-- Begin Provided records --

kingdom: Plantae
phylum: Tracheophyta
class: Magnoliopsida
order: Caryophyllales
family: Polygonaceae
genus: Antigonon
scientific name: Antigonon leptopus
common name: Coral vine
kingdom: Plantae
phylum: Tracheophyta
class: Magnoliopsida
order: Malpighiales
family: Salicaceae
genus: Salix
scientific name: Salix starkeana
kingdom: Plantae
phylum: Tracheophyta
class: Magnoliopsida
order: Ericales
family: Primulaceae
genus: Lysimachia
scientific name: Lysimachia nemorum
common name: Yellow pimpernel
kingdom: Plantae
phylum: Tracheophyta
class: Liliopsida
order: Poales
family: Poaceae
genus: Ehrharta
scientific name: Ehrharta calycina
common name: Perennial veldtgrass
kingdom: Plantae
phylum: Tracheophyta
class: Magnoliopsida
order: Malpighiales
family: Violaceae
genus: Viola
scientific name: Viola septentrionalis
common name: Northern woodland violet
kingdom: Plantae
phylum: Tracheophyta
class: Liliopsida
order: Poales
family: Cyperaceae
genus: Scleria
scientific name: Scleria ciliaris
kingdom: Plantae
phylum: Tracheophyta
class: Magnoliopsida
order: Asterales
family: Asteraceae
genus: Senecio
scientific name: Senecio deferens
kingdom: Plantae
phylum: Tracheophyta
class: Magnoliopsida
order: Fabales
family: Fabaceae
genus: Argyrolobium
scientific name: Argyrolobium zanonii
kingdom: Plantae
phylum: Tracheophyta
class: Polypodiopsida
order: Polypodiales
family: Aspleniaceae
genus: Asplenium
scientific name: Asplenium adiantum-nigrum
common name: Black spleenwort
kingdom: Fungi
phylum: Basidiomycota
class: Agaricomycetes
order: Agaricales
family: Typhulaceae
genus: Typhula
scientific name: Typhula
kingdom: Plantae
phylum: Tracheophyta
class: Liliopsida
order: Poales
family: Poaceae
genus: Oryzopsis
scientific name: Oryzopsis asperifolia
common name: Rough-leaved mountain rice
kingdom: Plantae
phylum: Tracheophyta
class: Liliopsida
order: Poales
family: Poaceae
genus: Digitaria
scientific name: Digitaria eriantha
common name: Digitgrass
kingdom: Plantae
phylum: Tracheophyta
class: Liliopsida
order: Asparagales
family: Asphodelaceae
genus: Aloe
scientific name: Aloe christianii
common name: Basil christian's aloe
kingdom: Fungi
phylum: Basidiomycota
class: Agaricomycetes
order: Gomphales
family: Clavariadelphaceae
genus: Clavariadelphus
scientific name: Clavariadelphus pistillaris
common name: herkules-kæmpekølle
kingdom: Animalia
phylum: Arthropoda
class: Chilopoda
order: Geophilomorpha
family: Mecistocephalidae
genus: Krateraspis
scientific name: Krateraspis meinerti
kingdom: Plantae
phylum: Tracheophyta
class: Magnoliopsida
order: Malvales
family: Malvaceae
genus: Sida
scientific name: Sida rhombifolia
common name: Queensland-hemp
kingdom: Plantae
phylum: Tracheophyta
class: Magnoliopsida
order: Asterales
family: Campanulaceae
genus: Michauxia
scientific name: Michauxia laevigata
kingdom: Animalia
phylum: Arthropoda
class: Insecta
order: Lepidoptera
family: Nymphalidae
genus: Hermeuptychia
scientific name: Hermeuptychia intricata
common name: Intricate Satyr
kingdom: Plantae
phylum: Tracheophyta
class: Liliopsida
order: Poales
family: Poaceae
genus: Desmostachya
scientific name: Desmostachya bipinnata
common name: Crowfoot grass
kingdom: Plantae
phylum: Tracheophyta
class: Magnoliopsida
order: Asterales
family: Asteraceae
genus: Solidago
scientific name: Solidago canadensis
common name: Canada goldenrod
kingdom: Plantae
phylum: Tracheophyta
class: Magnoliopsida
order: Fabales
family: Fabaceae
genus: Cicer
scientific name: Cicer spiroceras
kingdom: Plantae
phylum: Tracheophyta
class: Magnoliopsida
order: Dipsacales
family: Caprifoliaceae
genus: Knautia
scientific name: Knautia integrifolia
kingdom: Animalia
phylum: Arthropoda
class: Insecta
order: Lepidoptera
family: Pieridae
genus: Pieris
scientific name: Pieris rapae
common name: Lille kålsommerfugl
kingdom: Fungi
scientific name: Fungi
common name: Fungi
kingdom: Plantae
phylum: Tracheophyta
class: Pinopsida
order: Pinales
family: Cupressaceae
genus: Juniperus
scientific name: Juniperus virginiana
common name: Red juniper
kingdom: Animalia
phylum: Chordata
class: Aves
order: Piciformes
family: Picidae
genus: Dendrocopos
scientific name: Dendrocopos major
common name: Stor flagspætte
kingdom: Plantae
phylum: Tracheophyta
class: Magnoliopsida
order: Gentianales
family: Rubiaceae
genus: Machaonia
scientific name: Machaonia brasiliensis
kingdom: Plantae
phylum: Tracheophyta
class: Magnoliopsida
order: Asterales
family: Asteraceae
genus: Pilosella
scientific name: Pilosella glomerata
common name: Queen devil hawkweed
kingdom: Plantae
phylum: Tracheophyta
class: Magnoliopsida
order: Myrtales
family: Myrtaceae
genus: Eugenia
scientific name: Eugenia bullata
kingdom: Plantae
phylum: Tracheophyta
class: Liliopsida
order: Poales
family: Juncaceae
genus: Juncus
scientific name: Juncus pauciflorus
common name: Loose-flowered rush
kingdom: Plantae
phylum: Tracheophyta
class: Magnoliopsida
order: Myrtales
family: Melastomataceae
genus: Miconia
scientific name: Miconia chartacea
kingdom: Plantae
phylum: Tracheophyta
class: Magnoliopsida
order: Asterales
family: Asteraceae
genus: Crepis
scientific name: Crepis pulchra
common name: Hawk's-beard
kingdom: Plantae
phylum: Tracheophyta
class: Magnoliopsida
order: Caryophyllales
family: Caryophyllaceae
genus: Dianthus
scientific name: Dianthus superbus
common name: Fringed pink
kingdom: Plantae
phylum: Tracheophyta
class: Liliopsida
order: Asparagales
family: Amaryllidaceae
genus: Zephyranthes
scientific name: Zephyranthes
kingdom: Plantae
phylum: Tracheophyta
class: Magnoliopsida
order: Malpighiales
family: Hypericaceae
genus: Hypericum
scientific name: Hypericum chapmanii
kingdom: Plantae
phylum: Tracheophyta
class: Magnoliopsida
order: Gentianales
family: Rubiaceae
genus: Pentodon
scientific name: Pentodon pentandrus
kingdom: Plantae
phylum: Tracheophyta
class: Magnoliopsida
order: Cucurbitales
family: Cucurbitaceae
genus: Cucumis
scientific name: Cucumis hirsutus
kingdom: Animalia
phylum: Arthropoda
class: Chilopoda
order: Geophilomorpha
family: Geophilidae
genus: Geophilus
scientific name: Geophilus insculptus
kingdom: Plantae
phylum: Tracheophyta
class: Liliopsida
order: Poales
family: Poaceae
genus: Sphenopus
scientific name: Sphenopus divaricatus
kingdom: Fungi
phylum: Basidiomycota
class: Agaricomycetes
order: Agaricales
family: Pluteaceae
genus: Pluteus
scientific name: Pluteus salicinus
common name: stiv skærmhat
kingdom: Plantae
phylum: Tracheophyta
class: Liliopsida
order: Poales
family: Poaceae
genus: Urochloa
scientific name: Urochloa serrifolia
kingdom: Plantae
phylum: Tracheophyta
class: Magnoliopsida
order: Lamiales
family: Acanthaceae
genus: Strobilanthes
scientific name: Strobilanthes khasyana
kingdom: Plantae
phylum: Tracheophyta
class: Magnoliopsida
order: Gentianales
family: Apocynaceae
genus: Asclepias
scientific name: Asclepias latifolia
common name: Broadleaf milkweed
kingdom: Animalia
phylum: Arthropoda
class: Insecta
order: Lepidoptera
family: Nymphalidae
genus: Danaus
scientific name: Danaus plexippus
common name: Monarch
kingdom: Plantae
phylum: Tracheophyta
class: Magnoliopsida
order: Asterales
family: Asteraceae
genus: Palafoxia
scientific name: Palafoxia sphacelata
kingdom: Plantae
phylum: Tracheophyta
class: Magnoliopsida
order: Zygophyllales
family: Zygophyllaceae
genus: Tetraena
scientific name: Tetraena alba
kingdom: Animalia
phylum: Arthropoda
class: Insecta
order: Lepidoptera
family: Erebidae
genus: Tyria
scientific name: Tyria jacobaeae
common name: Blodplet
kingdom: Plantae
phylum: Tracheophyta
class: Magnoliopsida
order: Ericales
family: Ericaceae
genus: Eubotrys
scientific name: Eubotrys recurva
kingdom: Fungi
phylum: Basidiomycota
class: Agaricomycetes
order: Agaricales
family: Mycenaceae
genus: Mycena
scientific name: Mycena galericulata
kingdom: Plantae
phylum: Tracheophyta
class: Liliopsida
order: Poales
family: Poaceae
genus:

-- End Provided records --

* **The problem**
Rewrite the records from their first line through the line containing "genus: Ehrharta", including that line, as a Markdown table with the columns Row and Line. Number each line in Row, put its text in Line, and leave out blank lines.

* **Task solution**
| Row | Line |
|---|---|
| 1 | kingdom: Plantae |
| 2 | phylum: Tracheophyta |
| 3 | class: Magnoliopsida |
| 4 | order: Caryophyllales |
| 5 | family: Polygonaceae |
| 6 | genus: Antigonon |
| 7 | scientific name: Antigonon leptopus |
| 8 | common name: Coral vine |
| 9 | kingdom: Plantae |
| 10 | phylum: Tracheophyta |
| 11 | class: Magnoliopsida |
| 12 | order: Malpighiales |
| 13 | family: Salicaceae |
| 14 | genus: Salix |
| 15 | scientific name: Salix starkeana |
| 16 | kingdom: Plantae |
| 17 | phylum: Tracheophyta |
| 18 | class: Magnoliopsida |
| 19 | order: Ericales |
| 20 | family: Primulaceae |
| 21 | genus: Lysimachia |
| 22 | scientific name: Lysimachia nemorum |
| 23 | common name: Yellow pimpernel |
| 24 | kingdom: Plantae |
| 25 | phylum: Tracheophyta |
| 26 | class: Liliopsida |
| 27 | order: Poales |
| 28 | family: Poaceae |
| 29 | genus: Ehrharta |